Hinter dem Pass ändert sich die Landschaft schlagartig. Kleine Hügelchen aus denen heißer Dampf kriecht wechseln sich ab mit schneegefüllten Tälern, in die man mehr reinrutscht als runterläuft. Über allem liegt das, was eine Dänin am Abend den „eggy smell“ nennt, ein schwefliger Geruch, der sich wirklich an jedem Kleidungsstück festsetzt.
Die Hütte Hranftinnusker sieht man schon gegen Mittag, aber es gilt noch ein paar Stunden durch diesen welligen Schwefelsand zu laufen.
Die Hütte liegt ein paar Meter unterhalb des Passes und bietet bei gutem Wetter einen Ausblick auf die komplette zurückgelegte Strecke.
Der Platz selbst ist zwar steinig und windig, aber es gibt Steinringe, innerhalb derer es eben und windgeschützt ist.





20.07.2005
Landmannalaugar! Mir ist es zu voll. Aber es gibt einen natürlichen Hotpot, in dem ich mich stundenlang rumlümmele, und man kann Leute treffen, um Informationen über die kommende Strecke einzuholen und so ein wenig zu quatschen.

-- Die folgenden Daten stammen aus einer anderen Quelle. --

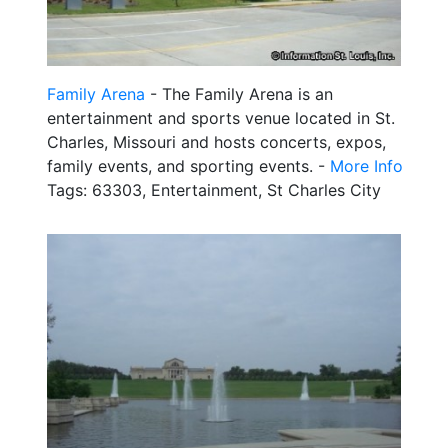
Family Arena
- The Family Arena is an
entertainment and sports venue located in St.
Charles, Missouri and hosts concerts, expos,
family events, and sporting events. -
More Info
Tags: 63303, Entertainment, St Charles City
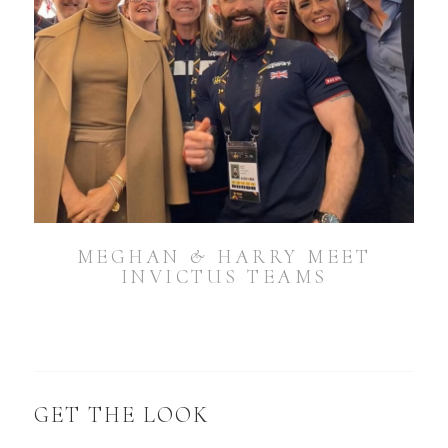
MEGHAN & HARRY MEET
INVICTUS TEAMS
GET THE LOOK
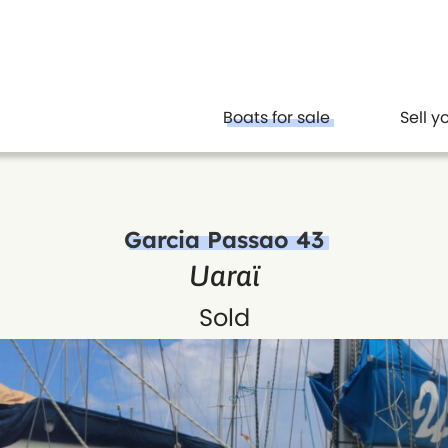
Boats for sale
Sell y
Garcia Passao 43
Uaraï
Sold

Das mit dem Quatschen war besonders nett mit vier Berlinern, die wohl offensichtlich auf der Rückreise waren. Die sahen mich bei meinem mageren Essen, wohingegen sie einen fürstlichst gedeckten Tisch hatten. Ich hab die die Einladung nicht zweimal aussprechen lassen. Schließlich hatten die Salat, Käse, Brot, alles was ich mir vorstellen konnte.
So war der Abend in Landmannalaugar doch noch sehr nett. Natürlich gehört nach einem guten Essen auch noch ein gutes Bad dazu, also noch mal in den Hotpot.